* [Job item]: Among the entries below, only the lines starting at the one with "bandeira do brega para o mundo." and ending at the one with "TOP STORIES", both included, are to be printed exactly.

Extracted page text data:
------------------------

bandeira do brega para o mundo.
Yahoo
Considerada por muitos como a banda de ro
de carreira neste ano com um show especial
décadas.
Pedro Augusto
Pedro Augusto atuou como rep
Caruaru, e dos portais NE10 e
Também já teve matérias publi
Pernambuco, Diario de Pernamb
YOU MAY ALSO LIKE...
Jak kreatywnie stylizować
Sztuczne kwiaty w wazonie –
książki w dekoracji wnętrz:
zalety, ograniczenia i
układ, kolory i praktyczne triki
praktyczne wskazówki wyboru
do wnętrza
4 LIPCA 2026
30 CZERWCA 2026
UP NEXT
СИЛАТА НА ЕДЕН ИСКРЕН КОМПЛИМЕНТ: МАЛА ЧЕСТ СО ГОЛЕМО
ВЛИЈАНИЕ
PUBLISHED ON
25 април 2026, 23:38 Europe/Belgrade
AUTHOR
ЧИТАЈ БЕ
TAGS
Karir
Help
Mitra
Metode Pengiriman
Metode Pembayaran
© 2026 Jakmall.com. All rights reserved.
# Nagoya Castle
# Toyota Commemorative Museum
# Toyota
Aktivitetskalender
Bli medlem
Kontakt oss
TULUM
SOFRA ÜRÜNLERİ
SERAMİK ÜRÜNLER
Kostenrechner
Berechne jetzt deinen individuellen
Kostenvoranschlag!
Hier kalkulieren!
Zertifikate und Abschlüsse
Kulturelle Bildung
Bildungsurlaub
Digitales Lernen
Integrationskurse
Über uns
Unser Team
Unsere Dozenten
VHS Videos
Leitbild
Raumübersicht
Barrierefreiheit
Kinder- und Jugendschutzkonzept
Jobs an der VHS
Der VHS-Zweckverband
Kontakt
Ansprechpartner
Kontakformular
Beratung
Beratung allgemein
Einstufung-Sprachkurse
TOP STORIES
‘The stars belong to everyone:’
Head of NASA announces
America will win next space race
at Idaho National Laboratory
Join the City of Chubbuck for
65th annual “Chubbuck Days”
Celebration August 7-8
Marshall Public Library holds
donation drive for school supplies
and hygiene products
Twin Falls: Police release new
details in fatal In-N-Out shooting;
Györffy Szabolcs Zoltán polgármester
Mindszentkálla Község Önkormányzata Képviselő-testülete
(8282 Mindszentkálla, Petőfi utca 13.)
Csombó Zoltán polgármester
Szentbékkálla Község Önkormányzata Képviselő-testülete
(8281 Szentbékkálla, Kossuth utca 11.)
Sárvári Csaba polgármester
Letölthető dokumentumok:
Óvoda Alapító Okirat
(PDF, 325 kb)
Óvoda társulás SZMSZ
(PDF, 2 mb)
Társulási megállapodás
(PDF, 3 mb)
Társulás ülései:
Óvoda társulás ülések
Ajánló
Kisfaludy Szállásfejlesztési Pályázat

------------------------

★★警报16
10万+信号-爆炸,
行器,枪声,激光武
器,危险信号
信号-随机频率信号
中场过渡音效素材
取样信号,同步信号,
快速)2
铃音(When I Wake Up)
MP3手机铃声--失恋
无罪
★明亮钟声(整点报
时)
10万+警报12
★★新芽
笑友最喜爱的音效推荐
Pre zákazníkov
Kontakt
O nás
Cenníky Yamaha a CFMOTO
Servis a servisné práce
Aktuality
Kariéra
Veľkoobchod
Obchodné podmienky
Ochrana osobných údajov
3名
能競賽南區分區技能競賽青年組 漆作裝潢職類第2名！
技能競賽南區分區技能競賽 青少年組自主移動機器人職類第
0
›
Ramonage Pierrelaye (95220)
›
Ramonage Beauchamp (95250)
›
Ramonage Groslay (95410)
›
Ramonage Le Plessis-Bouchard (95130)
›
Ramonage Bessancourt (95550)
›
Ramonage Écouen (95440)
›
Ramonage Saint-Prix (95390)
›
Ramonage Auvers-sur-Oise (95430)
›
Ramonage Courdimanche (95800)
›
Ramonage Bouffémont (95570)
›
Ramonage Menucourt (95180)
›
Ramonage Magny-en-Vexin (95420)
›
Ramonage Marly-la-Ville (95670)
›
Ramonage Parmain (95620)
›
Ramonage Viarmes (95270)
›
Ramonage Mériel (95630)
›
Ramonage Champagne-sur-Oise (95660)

------------------------

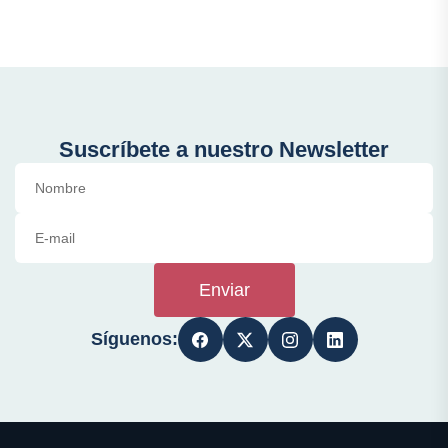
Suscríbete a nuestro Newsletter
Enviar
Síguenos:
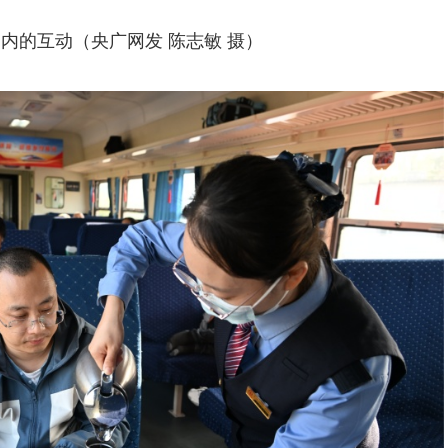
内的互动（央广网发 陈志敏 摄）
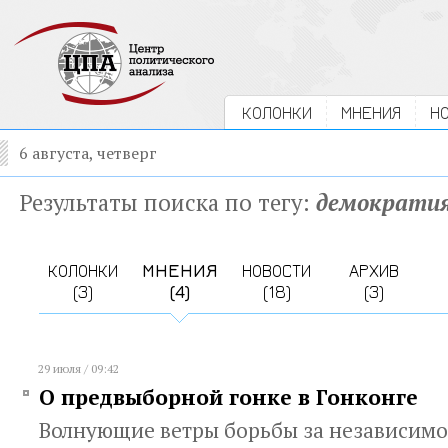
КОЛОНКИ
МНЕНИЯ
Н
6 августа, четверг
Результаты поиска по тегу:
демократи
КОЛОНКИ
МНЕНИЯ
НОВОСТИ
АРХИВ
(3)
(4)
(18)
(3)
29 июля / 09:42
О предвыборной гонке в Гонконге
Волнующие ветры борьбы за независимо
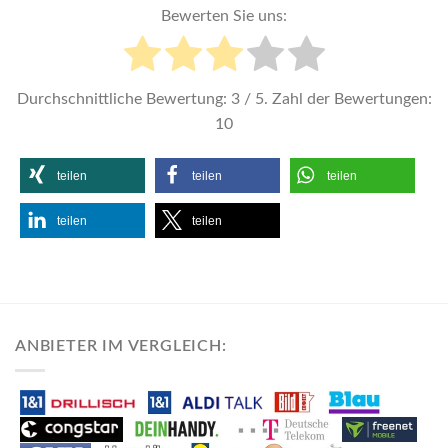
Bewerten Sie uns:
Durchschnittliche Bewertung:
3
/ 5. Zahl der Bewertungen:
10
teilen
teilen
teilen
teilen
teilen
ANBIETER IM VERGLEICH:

------------------------

* [Task result]:
bandeira do brega para o mundo.
Yahoo
Considerada por muitos como a banda de ro
de carreira neste ano com um show especial
décadas.
Pedro Augusto
Pedro Augusto atuou como rep
Caruaru, e dos portais NE10 e
Também já teve matérias publi
Pernambuco, Diario de Pernamb
YOU MAY ALSO LIKE...
Jak kreatywnie stylizować
Sztuczne kwiaty w wazonie –
książki w dekoracji wnętrz:
zalety, ograniczenia i
układ, kolory i praktyczne triki
praktyczne wskazówki wyboru
do wnętrza
4 LIPCA 2026
30 CZERWCA 2026
UP NEXT
СИЛАТА НА ЕДЕН ИСКРЕН КОМПЛИМЕНТ: МАЛА ЧЕСТ СО ГОЛЕМО
ВЛИЈАНИЕ
PUBLISHED ON
25 април 2026, 23:38 Europe/Belgrade
AUTHOR
ЧИТАЈ БЕ
TAGS
Karir
Help
Mitra
Metode Pengiriman
Metode Pembayaran
© 2026 Jakmall.com. All rights reserved.
# Nagoya Castle
# Toyota Commemorative Museum
# Toyota
Aktivitetskalender
Bli medlem
Kontakt oss
TULUM
SOFRA ÜRÜNLERİ
SERAMİK ÜRÜNLER
Kostenrechner
Berechne jetzt deinen individuellen
Kostenvoranschlag!
Hier kalkulieren!
Zertifikate und Abschlüsse
Kulturelle Bildung
Bildungsurlaub
Digitales Lernen
Integrationskurse
Über uns
Unser Team
Unsere Dozenten
VHS Videos
Leitbild
Raumübersicht
Barrierefreiheit
Kinder- und Jugendschutzkonzept
Jobs an der VHS
Der VHS-Zweckverband
Kontakt
Ansprechpartner
Kontakformular
Beratung
Beratung allgemein
Einstufung-Sprachkurse
TOP STORIES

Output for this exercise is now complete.